Here the ranges of __init__ static params is as follows:

  • dropout is of float range between 0.0 and 0.5

  • n_layers is of int range between 1 and 10

  • hidden_size is of int range between 32 and 1024

Implementing New Probing Models

If you are to implement a new Probing Model. There are two steps

Step 1: Implementing model by extending the abstract Model

class probe_ably.core.models.abstract_model.AbstractModel(params)[source]
__init__(params)[source]

Abstract class initialization method

Parameters

params ([type]) –

Contains the parameters for initialization. Params data format is

{
    'representation_size': Dimension of the representation,
    'n_layers': Number of MLP Layers,
}

abstract forward(representation: torch.Tensor, labels: torch.Tensor, **kwargs)Dict[str, torch.Tensor][source]

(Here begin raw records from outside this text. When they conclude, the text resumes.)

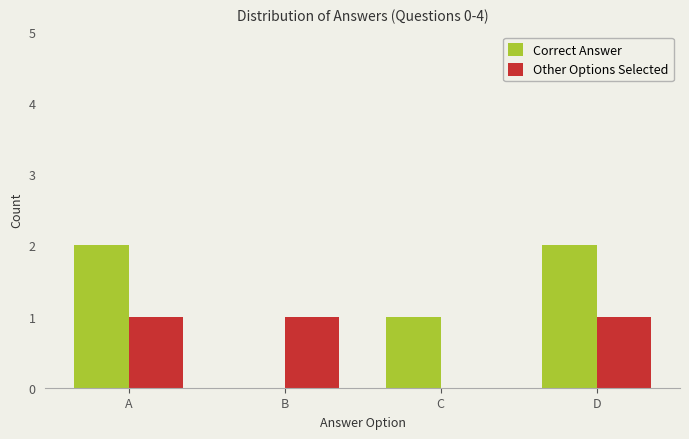

What is the total value across all series at A?

3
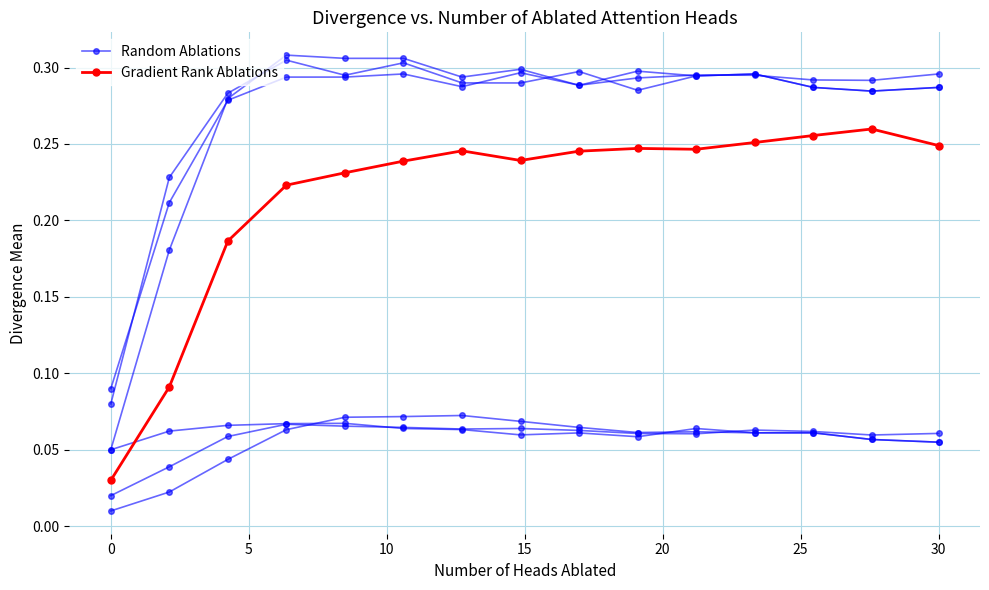

Reading left to right, what are all the values shown in this chart?

Random Ablations: 0.1	0.2	0.3	0.3	0.3	0.3	0.3	0.3	0.3	0.3	0.3	0.3	0.3	0.3	0.3
Gradient Rank Ablations: 0.0	0.1	0.2	0.2	0.2	0.2	0.2	0.2	0.2	0.2	0.2	0.3	0.3	0.3	0.2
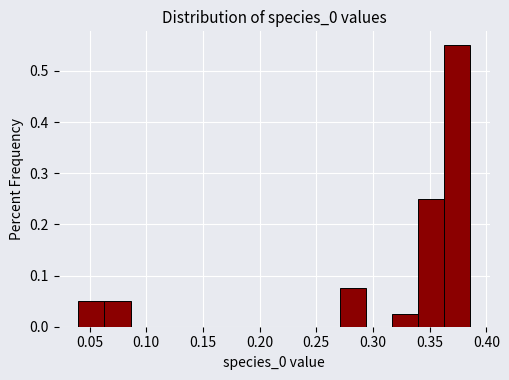

Which range on the x-axis has the tallest bar?

0.365 to 0.385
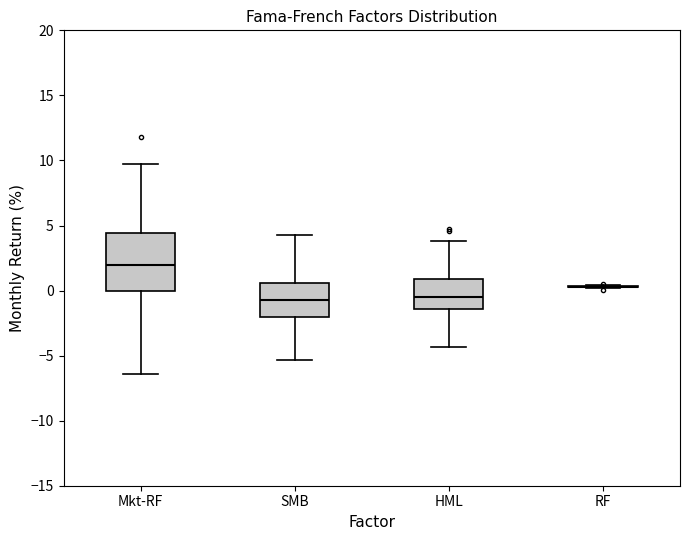

Which box is the tallest, from its lower edge to its upper edge?

Mkt-RF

Abstract class forward method

Parameters
  • representation (Tensor) – Representation tensors

  • labels (Tensor) – Prediciton labels

Returns

Return dictionary of {‘loss’: losss, ‘preds’: preds }

Return type

Dict[str, Tensor]

abstract get_complexity(**kwargs)Dict[str, float][source]

Computes the complexity

Returns

Returns dictionary of {“complexity_measure1”: value1, “complexity_measure2”: value2}

Return type

Dict[str,float]

Here representation_size and n_classes will be provided during runtime by the trainer initated from the data.

Step 2: Create JSON configuration file with the ranges to create models. Refer to config/params/mlp.json and config/params/linear.json for example.